Also, helping students develop the skills to effectively communicate their ideas and to create compelling well-designed visuals that empower creative expression is becoming more and more important as we prepare students for a world in which these skills matter.
When Can We Practice the Skills in the Classroom?
Visual design and communication skills are relevant in a wide range of classroom experiences. Anytime a student wants to share information visually, express themselves through images and video, or persuade others through lasting graphical images, these skills are in play. Here are just a few specific examples:
- Designing slideshows for presentations.
- Designing infographics for research projects.
- Creating graphics for papers, storytelling, blogs and websites.
- Selecting, creating, and editing images for social media and online projects.
- Creating videos as classroom projects.
- Designing posters, flyers, business cards, and .
- Designing interactive images and timelines for learning.
Some Specific Tools of Note
Knowing which tools to use when developing these skills in the classroom is important. There are hundreds of Visualization Tools, Video Tools, Photo Tools, Drawing Tools and Presentation Tools to choose from. Here are just a few of my favorites:
Aurasma- Aurasma is a great way to share information by layering it onto existing images. You pair a trigger image with a video, picture, web address, or 3D object, and users view the object through the Aurasma program
Autodesk Homestyler- Autodesk Homestyler is a really cool tool for creating detailed graphical floor plans. Which can then be viewed in 3D. This takes the diorama and model project to an amazing new level.
Canva- Canva is an amazing graphic design tool for creating great images that stand out. Canva works in layers, offers plenty of free resources, allows for uploads, and is easy to share.
Photofunia- Photofunia is a quick and fun way to add interesting context to your photos or to convey a short message in unique or unexpected ways.
Piktochart- Piktochart is a fantastic Infographic creation tool that has many of the same powerful features as Canva. You can select from many great free resources, you can upload your own resources, and you can easily share.
Pixlr- Another Autodesk product, Pixlr is actually a family of tools that enable some very impressive photo editing and design. The best part is that there is a tool for every skill level.

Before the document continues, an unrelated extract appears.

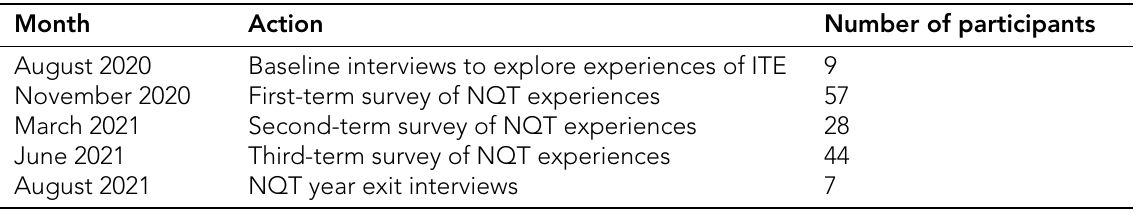
Table 1. Outline of the full study timeline and participants (Source: Authors,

Prezi- Prezi is still a favorite when it comes to creating compelling visual presentations.
Recite This- Recite This is a great tool for turning a quote into an eye-catching image. Finished images are easy to share in a variety of ways.

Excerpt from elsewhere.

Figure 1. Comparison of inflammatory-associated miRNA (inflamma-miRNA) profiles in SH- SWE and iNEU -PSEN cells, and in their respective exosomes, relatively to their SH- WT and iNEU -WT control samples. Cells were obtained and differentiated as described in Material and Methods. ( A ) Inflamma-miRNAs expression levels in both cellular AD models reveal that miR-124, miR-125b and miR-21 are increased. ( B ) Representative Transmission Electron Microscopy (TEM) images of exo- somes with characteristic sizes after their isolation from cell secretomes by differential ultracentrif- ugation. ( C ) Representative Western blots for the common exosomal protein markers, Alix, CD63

Smore- Smore is a useful newsletter design tool. It is easy to use and offers slick looking templates and resources. It's easy to share in multiple ways.

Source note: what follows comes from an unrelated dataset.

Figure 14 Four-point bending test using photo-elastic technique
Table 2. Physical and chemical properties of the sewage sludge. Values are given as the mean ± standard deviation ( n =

ThingLink- ThingLink allow the user to create interactive images that can be filled with buttons that link to online content. ThingLinks can then be embedded in online projects, taking visuals to a whole new level.
Of course, having design tools and knowing how to put them to good use are two different things. It's important to also learn and teach the fundamentals of design. Here are a few resources to get you started:
I often find with students that they are so overwhelmed with possibility, that they over-design their images, presentations, flyers, etc. They may have great content, but it gets lost in the poor quality of their design. It is no longer okay to simply teach students to write to convey messages. Because of the nature of media today, we have to teach them to design communication using multimedia. We have to show them how to effectively use the elements of design and the hyperlinked nature of the Internet to share what they know and to express themselves creatively.
In order to do this, we have to learn these skills alongside our students. We have to model the skills and design lessons that nurture them. Our task is to take our own creativity to the next level and learn to communicate effectively in the Digital Age.